- _Aim of the task_:
From the rows below, keep only the lines that contain the word "Heat". Case matters.

- _Data for the task_:

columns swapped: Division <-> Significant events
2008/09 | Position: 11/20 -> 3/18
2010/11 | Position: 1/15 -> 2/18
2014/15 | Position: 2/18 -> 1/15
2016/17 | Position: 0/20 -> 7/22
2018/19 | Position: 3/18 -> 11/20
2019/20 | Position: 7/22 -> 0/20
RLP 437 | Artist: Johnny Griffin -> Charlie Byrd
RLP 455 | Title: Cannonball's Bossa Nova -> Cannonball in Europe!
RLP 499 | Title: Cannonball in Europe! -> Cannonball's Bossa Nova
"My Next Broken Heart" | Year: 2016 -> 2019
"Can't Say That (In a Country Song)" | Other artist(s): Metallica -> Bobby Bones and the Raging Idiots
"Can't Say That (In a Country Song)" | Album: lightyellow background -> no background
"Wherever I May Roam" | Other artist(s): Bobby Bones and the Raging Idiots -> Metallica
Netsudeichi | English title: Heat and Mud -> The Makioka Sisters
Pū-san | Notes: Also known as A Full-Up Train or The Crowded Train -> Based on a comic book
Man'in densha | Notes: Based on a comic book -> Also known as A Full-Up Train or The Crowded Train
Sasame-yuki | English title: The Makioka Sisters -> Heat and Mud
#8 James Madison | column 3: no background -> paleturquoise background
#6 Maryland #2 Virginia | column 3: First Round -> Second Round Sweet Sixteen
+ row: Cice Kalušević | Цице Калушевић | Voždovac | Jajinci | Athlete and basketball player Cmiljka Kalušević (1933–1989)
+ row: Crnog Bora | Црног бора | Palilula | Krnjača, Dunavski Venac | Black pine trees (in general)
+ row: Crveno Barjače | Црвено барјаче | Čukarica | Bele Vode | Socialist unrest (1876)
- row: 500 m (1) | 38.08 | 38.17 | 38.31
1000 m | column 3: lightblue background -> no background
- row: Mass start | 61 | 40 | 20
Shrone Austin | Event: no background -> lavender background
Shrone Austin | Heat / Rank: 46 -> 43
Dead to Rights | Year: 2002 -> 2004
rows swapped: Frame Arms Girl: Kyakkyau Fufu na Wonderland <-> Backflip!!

- _Output for this task_:
Netsudeichi | English title: Heat and Mud -> The Makioka Sisters
Sasame-yuki | English title: The Makioka Sisters -> Heat and Mud
Shrone Austin | Heat / Rank: 46 -> 43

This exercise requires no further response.